First, our study was limited by small predominantly white sample; however, this was a hypothesis-generating exploratory study wherein we a priori selected specific outcomes and statistically controlled for multiple comparisons. Second, because our findings were based on audio-recordings of clinical encounters alone, we were unable to assess non-verbal empathic communication, a key component of empathic communication18. Third, heterogeneity of appointment type (i.e., follow-up vs. initial appointments) may have resulted in differing levels of empathic communication and shared decision-making, given that shared decision-making is longitudinal in nature occurring over several appointments8. We tried to account for this heterogeneity by adjusting for the number of empathic opportunities per encounter; however, we could not adjust the overall DSAT score based on encounter length because of scale properties. Fourth, we did not examine the impact of clinician factors on empathy or shared-decision-making, including burnout, workload, gender, and training32, which may have influenced our results.

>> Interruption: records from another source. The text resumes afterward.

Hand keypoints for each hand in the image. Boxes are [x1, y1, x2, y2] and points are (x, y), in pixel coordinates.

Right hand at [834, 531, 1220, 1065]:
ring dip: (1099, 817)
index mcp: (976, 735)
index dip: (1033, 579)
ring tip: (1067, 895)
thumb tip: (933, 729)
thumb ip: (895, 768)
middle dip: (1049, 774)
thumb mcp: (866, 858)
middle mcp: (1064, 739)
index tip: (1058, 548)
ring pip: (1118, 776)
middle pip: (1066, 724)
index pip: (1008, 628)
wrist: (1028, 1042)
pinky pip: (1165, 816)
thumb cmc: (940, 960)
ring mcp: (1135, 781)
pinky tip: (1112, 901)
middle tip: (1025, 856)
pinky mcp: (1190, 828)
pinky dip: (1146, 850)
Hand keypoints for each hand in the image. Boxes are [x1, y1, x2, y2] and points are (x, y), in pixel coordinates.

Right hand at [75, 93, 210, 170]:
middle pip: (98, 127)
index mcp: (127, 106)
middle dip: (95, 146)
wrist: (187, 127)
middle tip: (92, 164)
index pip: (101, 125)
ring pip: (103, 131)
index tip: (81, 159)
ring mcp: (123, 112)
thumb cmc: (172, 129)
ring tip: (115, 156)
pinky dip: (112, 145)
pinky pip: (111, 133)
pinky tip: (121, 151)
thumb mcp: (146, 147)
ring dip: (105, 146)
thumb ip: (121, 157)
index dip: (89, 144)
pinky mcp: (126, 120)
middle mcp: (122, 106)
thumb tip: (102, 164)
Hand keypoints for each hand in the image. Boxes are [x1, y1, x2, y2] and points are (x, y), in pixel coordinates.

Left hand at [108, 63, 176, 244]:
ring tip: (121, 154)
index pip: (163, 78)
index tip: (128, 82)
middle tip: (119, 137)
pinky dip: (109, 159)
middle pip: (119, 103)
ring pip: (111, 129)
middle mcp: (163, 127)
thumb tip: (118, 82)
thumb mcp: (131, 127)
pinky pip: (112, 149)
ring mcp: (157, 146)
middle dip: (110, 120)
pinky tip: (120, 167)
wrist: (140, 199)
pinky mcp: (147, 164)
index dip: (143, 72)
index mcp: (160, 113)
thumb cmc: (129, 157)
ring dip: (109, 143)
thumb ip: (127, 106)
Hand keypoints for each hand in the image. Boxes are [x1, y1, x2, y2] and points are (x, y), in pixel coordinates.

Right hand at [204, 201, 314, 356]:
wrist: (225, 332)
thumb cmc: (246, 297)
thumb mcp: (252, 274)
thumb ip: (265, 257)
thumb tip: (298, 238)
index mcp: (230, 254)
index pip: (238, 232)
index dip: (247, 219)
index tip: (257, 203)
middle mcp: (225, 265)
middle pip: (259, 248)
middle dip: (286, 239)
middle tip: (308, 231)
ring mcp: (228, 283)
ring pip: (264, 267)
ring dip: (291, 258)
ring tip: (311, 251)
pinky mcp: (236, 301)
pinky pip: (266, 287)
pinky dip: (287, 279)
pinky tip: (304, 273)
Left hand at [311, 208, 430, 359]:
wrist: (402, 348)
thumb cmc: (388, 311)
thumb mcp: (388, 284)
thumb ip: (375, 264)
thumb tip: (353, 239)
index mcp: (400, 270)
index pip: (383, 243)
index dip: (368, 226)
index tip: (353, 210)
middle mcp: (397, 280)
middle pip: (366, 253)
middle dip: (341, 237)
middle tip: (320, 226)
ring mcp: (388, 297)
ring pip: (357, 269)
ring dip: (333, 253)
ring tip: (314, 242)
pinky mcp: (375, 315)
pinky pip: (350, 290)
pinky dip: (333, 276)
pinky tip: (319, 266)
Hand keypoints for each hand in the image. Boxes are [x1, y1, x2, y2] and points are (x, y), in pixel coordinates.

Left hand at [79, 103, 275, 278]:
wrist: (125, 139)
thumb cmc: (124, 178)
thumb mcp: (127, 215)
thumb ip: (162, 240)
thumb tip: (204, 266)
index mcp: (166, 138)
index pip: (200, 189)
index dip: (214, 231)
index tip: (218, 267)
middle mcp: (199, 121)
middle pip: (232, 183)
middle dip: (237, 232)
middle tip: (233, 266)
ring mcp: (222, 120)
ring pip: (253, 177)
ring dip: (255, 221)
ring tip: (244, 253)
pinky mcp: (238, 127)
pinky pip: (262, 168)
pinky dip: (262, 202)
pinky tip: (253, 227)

Study strengths include our use of objective third-party observer-rated scales not previously used in this context that reduce bias associated with patient or clinician self-report. Second, we captured representative clinical encounters with different clinicians, including physicians, nurses, and dietitians, consistent with interprofessional diabetes care.

Next Steps and Implications

Our research has implications for medical education, clinical practice, and research. That empathy declines with medical training and that racial biases are prevalent in medical trainees call into question the adequacy of medical education in preparing physicians to care for patients with a lens of social justice. Several professional organizations have advocated for education interventions to prepare medical trainees to care for the needs of a culturally diverse population including cultural competency training39, and incorporating critical reflection and dialogue into curriculum to address biases and assumptions that shape healthcare interactions40. In terms of clinical implications, our research underscores the importance of clinical interventions such as shared decision-making tools to empower patients — in particular racialized individuals and those of lower income and educational attainment — to become involved in their healthcare. Additional supports such as interprofessional teams and peer coaches36 should be leveraged to enable patients in vulnerable groups to play an active role in their care. In terms of implications for research, future studies should confirm our findings, and specifically assess the trend of education level and empathy in a larger and more diverse patient population during chance encounters. Triangulation of objective rating of empathic communication (as in our study) with patient self-report of empathy as well as the patient lived experience using qualitative methodology would enhance our understanding. Future studies could also test the impact of patient-directed interventions (such as peer coaches) as well as clinician-directed interventions (such as professional development regarding implicit bias aimed at improving empathic communication or shared decision-making) in specific vulnerable populations.